Film Review
Casino Royale (2006)
Written by Neal Purvis & Robert Wade and Paul Haggis
Directed by Martin Campbell
Columbia
2006
Rating:





Quentin Tarantino famously spent a year and a half lobbying to direct an adaptation of Ian Fleming's first James Bond novel "Casino Royale," proposing to set the film immediately after Bond's wife is killed in "On Her Majesty's Secret Service." Tarantino's vision of Bond promised to be hardboiled and emotionally complex, words that have never been used to describe the Bond franchise.
Bond needed somebody like Tarantino to revamp the series before the character was painfully pushed into irrelevance. "Die Another Day," the twentieth Bond installment, creaked and groaned not because of Pierce Brosnan's age but because the film was relentlessly silly, pun-drenched and post-modern, referencing other Bond movies as if to underline how far from his roots Bond had journeyed. Meanwhile the Jason Bourne films have taken the spy genre into the existential realm and staged action scenes that don't require jetpacks and invisible cars to be thrilling. Tarantino never had a shot to direct "Casino Royale" since Bond producers the Broccolis famously insist on using directors from Britain or one of their relatively more recent colonies. Martin Campbell, who directed the only decent Brosnan Bond movie "GoldenEye," was chosen instead, dashing any hopes that Bond would be anything more than a violent, pun-spouting narcissist.

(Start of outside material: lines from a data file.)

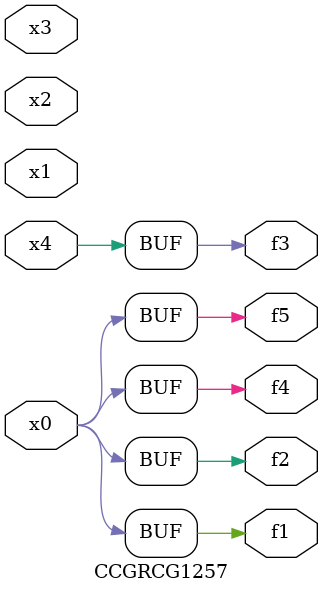
<source format=v>
module CCGRCG1257(
	input x0, x1, x2, x3, x4,
	output f1, f2, f3, f4, f5
);
	assign f1 = x0;
	assign f2 = x0;
	assign f3 = x4;
	assign f4 = x0;
	assign f5 = x0;
endmodule

</source>
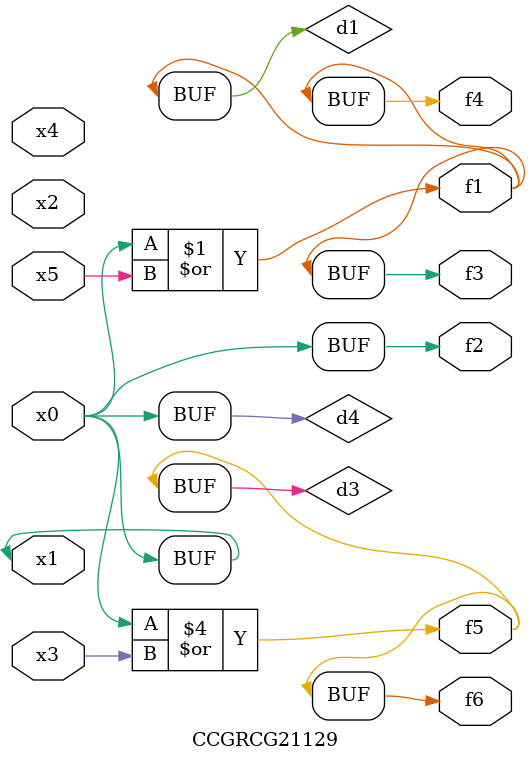
<source format=v>
module CCGRCG21129(
	input x0, x1, x2, x3, x4, x5,
	output f1, f2, f3, f4, f5, f6
);

	wire d1, d2, d3, d4;

	or (d1, x0, x5);
	xnor (d2, x1, x4);
	or (d3, x0, x3);
	buf (d4, x0, x1);
	assign f1 = d1;
	assign f2 = d4;
	assign f3 = d1;
	assign f4 = d1;
	assign f5 = d3;
	assign f6 = d3;
endmodule

</source>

So what a rousing surprise it is to see Campbell and his superb new Bond Daniel Craig rise to the occasion and deliver what is in fact a hardboiled and emotionally complex "Casino Royale." Campbell works with screenwriters Neal Purvis, Robert Wade and Paul Haggis (reminding his "Crash" and "Flags of Our Fathers" critics that he's capable of great work) to subvert the traditional Bond structure, invest the characters with depth and largely eliminate the puns and gadgetry.
From the opening sequence it's clear that "Casino Royale" will be different from previous 007 outings. Since "Goldfinger" the Bond films have opened with a bang involving elaborate action. "Casino Royale" opens in black-and-white with Bond sitting in a chair and remembering his first kill, a messy, vicious effort far removed from the smooth killings associated with the secret agent. The title sequence, usually a place to ogle over a woman's silhouette, instead features Bond's shape. The film then rushes headlong into action with a breathtaking, Parkour-inspired "free running" chase scene that sends Bond sprinting and jumping over cranes.
"Casino Royale" only gets better, although not necessarily because the action gets grander. The film succeeds where 20 other Bond movies have failed by turning 007 into a flesh-and-blood person instead of a stylish, government-sanctioned serial killer. Bond fans were displeased at the casting of Craig because he's blond, has Clark Gable's ears and is something less than debonair. And yet Craig more aptly fits Fleming's description of Bond as "ironical, brutal and cold" than any other previous Bond actor. Craig brings real gravity to a Bond who's just learning what it means to be a double-0, and he learns his lessons the hard way.
This time around Bond isn't after a criminal mastermind but a banker named Le Chiffre (Mads Mikkelsen) who's attempting to win back the terrorist money he lost by playing a high stakes game of Texas Hold 'em poker at the Casino Royale in Montenegro. Bond is the best card player in the service so M (Judi Dench) reluctantly sends the "blunt instrument" after Le Chiffre. Bond is accompanied by Treasury agent Vesper Lynd (Eva Green) to make sure he doesn't lose millions of dollars to Le Chiffre and thereby inadvertently cause England to bankroll terrorism. Vesper is a different kind of Bond girl. Green's intelligent performance makes Vesper a woman who's not so easily bedded. With a name that's Latin for "Bringer of Dawn" and once referred to the planet Venus, the goddess of love, it's no surprise Bond eventually finds he has "no armor left" as he falls for Vesper.
Bond has never been more vulnerable, and with vulnerability comes real danger. The final set piece of a collapsing building and rushing waters is all the more gripping because it's also deeply moving. Not since "On Her Majesty's Secret Service" has there been such real emotion in a Bond film.
During the opening sequence, the man about to become Bond's second kill asks of Bond's first victim, "Made you feel it, did he?" Bond's bloody knuckles prove the man did, and the same is true of "Casino Royale." By the time Craig utters the immortal words, "Bond. James Bond," there's real loss to them. Bond has finally become the 007 everyone wants, but the road he took to get there is an unexpectedly emotional one, a journey that visibly leaves Bond shaken and the audience stirred.